The party and celebration will be rivaled by none. Imagine a party like the one in the movie Project X. Now imagine the party in the movie Animal House. Now picture those two movies coming together but at the size of the entire city of Chicago. It will be the event of the century. No of the millennium. The city will shut down, hopefully it doesn’t burn down. I will go to the parade. I won’t miss it for the world. Even if you aren’t a fan of the Cubs you could go to the parade and have more than a good time. We know that it is a once in a lifetime event.

(Photo Credit: John Arguello)

(Photo Credit: John Arguello)

Legacy

If the Cubs do win it all there will be a lot of legacy talk. First the legacy of Joe Madden. Joe Madden would become a darling in Chicago. He would cement his legacy as one of the greatest managers ever for leading the Cubs to a title. He would have a great chance of staying as the manager as long as he wanted. He could retire when he wanted. He would never have to manager another team. They would build a statue outside of Wrigley.

The players would become rockstars. They would get to eat for free for the rest of their lives in the city. Everywhere they go they would be remembered as the team that ended the drought. The team that ended the curse. The team to end the pain. The suffering. They would no longer be the lovable losers. They wouldn’t be losers. They would finally be winners.

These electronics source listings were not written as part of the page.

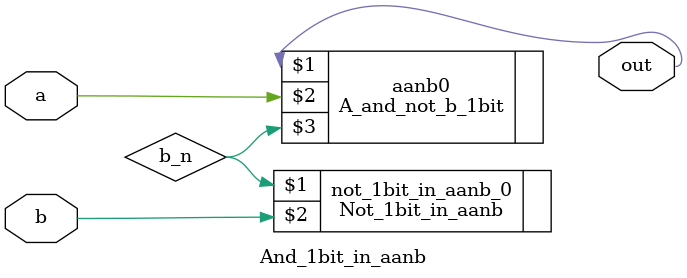
<source format=v>
`timescale 1ns/1ps

module And_1bit_in_aanb (out, a, b);
input a;
input b;
output out;

wire b_n;

Not_1bit_in_aanb not_1bit_in_aanb_0 (b_n, b);
A_and_not_b_1bit aanb0 (out, a, b_n);

endmodule
</source>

The biggest legacy that needs to be talked about is Theo Epstein’s. No person has more to benefit from the Cubs winning the World Series than Epstein. He will go down as one of baseballs greatest minds. His resume would stack up with the best of any in baseball history. He orchestrated the end of the 86 year Red Sox drought. That already is a major accomplishment. Already enough to whisper about the Hall of Fame. If he were to add the end of the Cubs drought to his resume the legacy speaks for itself. He could retire and ride off into the sunset as the greatest team builder ever.

Dynasty?

Picture the Cubs winning. They could become dominant. Would this be the start of a dynasty? It very well could be. The core of the Cubs is extremely young.  The team has an average age of 28.8 but if you take away David Ross and a few of the other older players the age drops significantly. Winning the World Series would take away all the pressure. The players wouldn’t be stuck with the drought. Taking off that much pressure could allow the players to play more freely and naturally. IF the Cubs win one, they could win multiple and a dynasty is very possible. Before they worry about the possibility of a dynasty though, they need the one to end the curse and the drought.

As a Cubs fan since birth there is nothing more I want from sports than to see the Cubs win the World Series. It is a big IF, but IF they do win the World Series, Chicago will show the world the biggest party of all time.